Joanna tetap menyelesaikan lomba dan keluar sebagai pemenang kategori Women’s Pro dengan catatan waktu 1 jam 1 menit 23 detik. Insiden tersebut kemudian viral di media sosial dan memicu perdebatan mengenai kebersihan, keselamatan peserta, serta keputusan penyelenggara yang membiarkan perlombaan berlanjut.
Sorotan muncul karena HYROX merupakan kompetisi kebugaran yang menggabungkan lari dengan berbagai latihan fungsional menggunakan peralatan bersama. Dalam kasus tersebut, publik mempertanyakan bagaimana atlet tetap dapat melanjutkan lomba ketika terjadi kontaminasi di lintasan dan sejumlah peralatan.
HYROX dalam pernyataan resminya mengakui insiden tersebut menimbulkan ketidakjelasan dalam penerapan protokol. Organisasi itu menyebut sebenarnya telah memiliki prosedur terkait kontaminasi biologis dan penanganan medis.
“HYROX memiliki prosedur yang jelas terkait kontaminasi biologis dan penanganan medis. Dalam kejadian ini, muncul situasi yang tidak terduga sehingga protokol yang dirancang untuk kompetisi elite dan partisipasi massal menjadi tumpang tindih. Hal itu menciptakan ambiguitas mengenai bagaimana protokol tersebut diterapkan dan dipahami,” demikian pernyataan HYROX yang dikutip dari Instagram @hyroxworld.

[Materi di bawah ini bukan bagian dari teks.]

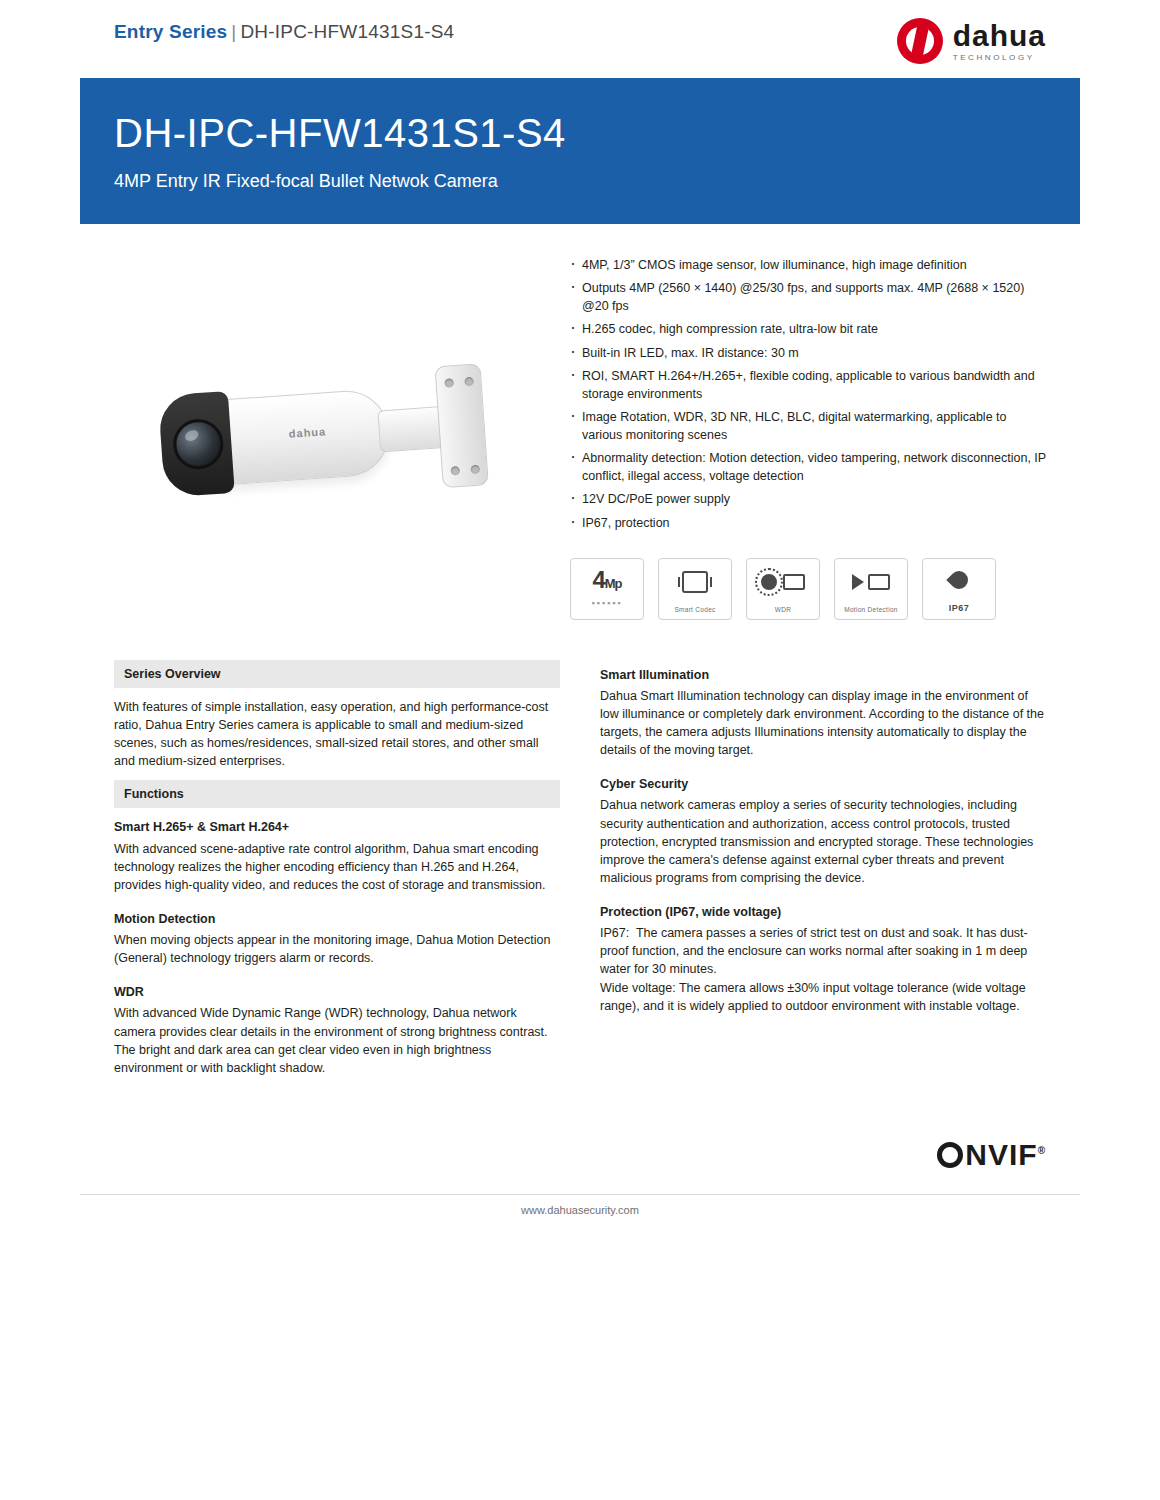Entry Series|DH-IPC-HFW1431S1-S4
dahua TECHNOLOGY
DH-IPC-HFW1431S1-S4
4MP Entry IR Fixed-focal Bullet Netwok Camera
dahua
4MP, 1/3” CMOS image sensor, low illuminance, high image definition
Outputs 4MP (2560 × 1440) @25/30 fps, and supports max. 4MP (2688 × 1520) @20 fps
H.265 codec, high compression rate, ultra-low bit rate
Built-in IR LED, max. IR distance: 30 m
ROI, SMART H.264+/H.265+, flexible coding, applicable to various bandwidth and storage environments
Image Rotation, WDR, 3D NR, HLC, BLC, digital watermarking, applicable to various monitoring scenes
Abnormality detection: Motion detection, video tampering, network disconnection, IP conflict, illegal access, voltage detection
12V DC/PoE power supply
IP67, protection
4Mp
▪▪▪▪▪▪
Smart Codec
WDR
Motion Detection
IP67
Series Overview
With features of simple installation, easy operation, and high performance-cost ratio, Dahua Entry Series camera is applicable to small and medium-sized scenes, such as homes/residences, small-sized retail stores, and other small and medium-sized enterprises.
Functions
Smart H.265+ & Smart H.264+
With advanced scene-adaptive rate control algorithm, Dahua smart encoding technology realizes the higher encoding efficiency than H.265 and H.264, provides high-quality video, and reduces the cost of storage and transmission.
Motion Detection
When moving objects appear in the monitoring image, Dahua Motion Detection (General) technology triggers alarm or records.
WDR
With advanced Wide Dynamic Range (WDR) technology, Dahua network camera provides clear details in the environment of strong brightness contrast. The bright and dark area can get clear video even in high brightness environment or with backlight shadow.
Smart Illumination
Dahua Smart Illumination technology can display image in the environment of low illuminance or completely dark environment. According to the distance of the targets, the camera adjusts Illuminations intensity automatically to display the details of the moving target.
Cyber Security
Dahua network cameras employ a series of security technologies, including security authentication and authorization, access control protocols, trusted protection, encrypted transmission and encrypted storage. These technologies improve the camera's defense against external cyber threats and prevent malicious programs from comprising the device.
Protection (IP67, wide voltage)
IP67: The camera passes a series of strict test on dust and soak. It has dust-proof function, and the enclosure can works normal after soaking in 1 m deep water for 30 minutes.
Wide voltage: The camera allows ±30% input voltage tolerance (wide voltage range), and it is widely applied to outdoor environment with instable voltage.
NVIF®
www.dahuasecurity.com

HYROX juga mengatakan kekhawatiran dan kritik dari komunitas merupakan hal yang sah. Penyelenggara menyatakan akan mendengarkan masukan, memeriksa kejadian tersebut, serta melakukan perbaikan terhadap prosedur yang berlaku.
Namun, HYROX meminta agar kemarahan tidak diarahkan kepada Joanna sebagai atlet.

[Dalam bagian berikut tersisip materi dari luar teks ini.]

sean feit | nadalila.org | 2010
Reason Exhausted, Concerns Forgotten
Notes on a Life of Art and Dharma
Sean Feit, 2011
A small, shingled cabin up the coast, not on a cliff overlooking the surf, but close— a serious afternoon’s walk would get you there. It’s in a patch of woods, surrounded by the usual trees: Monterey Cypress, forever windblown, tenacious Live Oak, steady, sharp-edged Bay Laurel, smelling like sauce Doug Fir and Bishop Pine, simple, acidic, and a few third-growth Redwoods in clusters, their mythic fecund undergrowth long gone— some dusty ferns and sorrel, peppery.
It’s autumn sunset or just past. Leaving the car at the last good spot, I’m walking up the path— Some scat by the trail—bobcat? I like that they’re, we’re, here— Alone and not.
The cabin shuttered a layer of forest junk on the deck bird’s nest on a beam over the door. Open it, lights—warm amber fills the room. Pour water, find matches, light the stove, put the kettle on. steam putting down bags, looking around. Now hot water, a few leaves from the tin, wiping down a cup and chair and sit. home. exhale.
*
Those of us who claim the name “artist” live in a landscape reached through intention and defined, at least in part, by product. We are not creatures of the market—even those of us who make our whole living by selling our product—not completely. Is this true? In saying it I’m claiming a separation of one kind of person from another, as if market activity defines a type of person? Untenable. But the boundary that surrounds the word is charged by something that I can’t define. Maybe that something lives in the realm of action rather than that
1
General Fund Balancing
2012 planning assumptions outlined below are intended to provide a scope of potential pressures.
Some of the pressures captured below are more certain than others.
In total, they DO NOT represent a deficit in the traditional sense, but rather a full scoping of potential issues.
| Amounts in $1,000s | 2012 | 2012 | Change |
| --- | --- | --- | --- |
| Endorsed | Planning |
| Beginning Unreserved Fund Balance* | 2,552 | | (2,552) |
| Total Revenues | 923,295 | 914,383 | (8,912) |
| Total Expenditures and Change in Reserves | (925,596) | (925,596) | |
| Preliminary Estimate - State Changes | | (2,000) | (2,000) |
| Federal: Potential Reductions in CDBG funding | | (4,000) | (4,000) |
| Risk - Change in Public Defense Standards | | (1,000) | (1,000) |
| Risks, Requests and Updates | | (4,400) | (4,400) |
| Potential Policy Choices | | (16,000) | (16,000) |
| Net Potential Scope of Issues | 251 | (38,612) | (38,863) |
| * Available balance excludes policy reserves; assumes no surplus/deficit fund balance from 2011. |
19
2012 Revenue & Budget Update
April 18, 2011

“Frustrasi tidak seharusnya ditujukan kepada para atlet. Mereka adalah orang-orang yang mempertaruhkan diri, berkompetisi di level tertinggi, dan membuat olahraga ini menjadi seperti sekarang,” tulis HYROX dalam pernyataannya.

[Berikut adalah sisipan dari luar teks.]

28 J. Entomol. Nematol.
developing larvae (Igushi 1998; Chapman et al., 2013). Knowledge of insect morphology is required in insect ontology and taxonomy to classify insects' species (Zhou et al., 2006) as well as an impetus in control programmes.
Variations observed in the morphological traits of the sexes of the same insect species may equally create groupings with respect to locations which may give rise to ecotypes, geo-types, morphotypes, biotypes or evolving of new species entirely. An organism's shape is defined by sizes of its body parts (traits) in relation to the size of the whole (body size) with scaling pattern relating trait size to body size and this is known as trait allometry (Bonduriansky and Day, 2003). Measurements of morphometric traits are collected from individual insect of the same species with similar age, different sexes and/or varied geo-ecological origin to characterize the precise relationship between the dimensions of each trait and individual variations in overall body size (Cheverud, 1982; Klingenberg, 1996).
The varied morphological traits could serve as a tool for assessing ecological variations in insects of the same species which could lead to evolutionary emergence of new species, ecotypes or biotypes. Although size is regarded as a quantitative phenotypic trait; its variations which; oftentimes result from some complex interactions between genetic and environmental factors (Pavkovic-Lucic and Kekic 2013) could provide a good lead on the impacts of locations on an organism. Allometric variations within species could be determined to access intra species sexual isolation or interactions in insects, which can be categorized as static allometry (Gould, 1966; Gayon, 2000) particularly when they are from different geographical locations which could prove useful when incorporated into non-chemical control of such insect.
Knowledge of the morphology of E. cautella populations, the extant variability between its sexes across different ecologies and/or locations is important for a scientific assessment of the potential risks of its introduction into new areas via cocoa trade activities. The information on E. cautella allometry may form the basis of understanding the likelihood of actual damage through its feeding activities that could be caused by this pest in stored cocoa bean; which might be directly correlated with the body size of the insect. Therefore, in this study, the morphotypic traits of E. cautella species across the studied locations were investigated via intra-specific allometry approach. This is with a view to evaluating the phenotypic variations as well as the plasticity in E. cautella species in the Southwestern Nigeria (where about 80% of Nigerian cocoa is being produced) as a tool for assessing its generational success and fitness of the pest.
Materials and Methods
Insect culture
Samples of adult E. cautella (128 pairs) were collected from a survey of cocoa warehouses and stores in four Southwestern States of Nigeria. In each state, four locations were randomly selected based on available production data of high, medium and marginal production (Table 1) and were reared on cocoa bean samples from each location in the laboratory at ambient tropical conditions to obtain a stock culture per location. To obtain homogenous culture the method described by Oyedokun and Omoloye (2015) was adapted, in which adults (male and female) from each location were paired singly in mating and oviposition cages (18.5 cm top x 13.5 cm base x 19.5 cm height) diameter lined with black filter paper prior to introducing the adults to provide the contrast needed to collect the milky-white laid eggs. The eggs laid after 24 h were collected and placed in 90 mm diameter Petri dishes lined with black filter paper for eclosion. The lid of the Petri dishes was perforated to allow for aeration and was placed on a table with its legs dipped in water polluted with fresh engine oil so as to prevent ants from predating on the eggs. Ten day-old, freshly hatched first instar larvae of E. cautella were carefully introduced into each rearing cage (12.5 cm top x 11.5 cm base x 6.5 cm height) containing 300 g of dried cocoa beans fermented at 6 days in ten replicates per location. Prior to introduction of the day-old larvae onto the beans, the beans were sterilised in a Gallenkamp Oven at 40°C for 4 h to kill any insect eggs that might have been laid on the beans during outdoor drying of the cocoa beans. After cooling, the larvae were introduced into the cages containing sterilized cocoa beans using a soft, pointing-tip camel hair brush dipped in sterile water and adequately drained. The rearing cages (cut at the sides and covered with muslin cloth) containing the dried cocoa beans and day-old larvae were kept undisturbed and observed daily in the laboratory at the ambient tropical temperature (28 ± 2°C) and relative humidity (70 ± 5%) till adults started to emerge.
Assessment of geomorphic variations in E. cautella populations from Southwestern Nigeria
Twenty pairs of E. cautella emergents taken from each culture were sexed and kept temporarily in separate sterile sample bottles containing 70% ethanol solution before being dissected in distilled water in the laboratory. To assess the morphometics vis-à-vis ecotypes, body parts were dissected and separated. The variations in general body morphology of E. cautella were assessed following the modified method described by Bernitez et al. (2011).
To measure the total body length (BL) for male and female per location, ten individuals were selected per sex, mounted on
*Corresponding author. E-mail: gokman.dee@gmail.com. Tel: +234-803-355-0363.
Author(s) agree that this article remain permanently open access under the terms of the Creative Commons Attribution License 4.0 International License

HYROX juga mengecam ancaman kekerasan maupun ajakan menyakiti atlet. Penyelenggara menegaskan siapa pun yang terbukti melakukan perilaku negatif tersebut melalui komentar, pesan langsung, maupun media sosial akan dilarang secara permanen mengikuti seluruh acara HYROX.
Sementara itu, HYROX China menyatakan area dan lintasan yang terdampak telah ditutup serta menjalani proses disinfeksi. Peralatan yang terdampak juga dikeluarkan dari arena, sementara penggantian karpet dan pembersihan menyeluruh dilakukan setelah rangkaian pertandingan berakhir.
Kontroversi Joanna Wietrzyk di HYROX Beijing kini tidak hanya menjadi perdebatan mengenai ketangguhan atlet, tetapi juga mendorong pertanyaan tentang standar kebersihan, protokol medis, dan konsistensi aturan dalam kompetisi kebugaran berintensitas tinggi.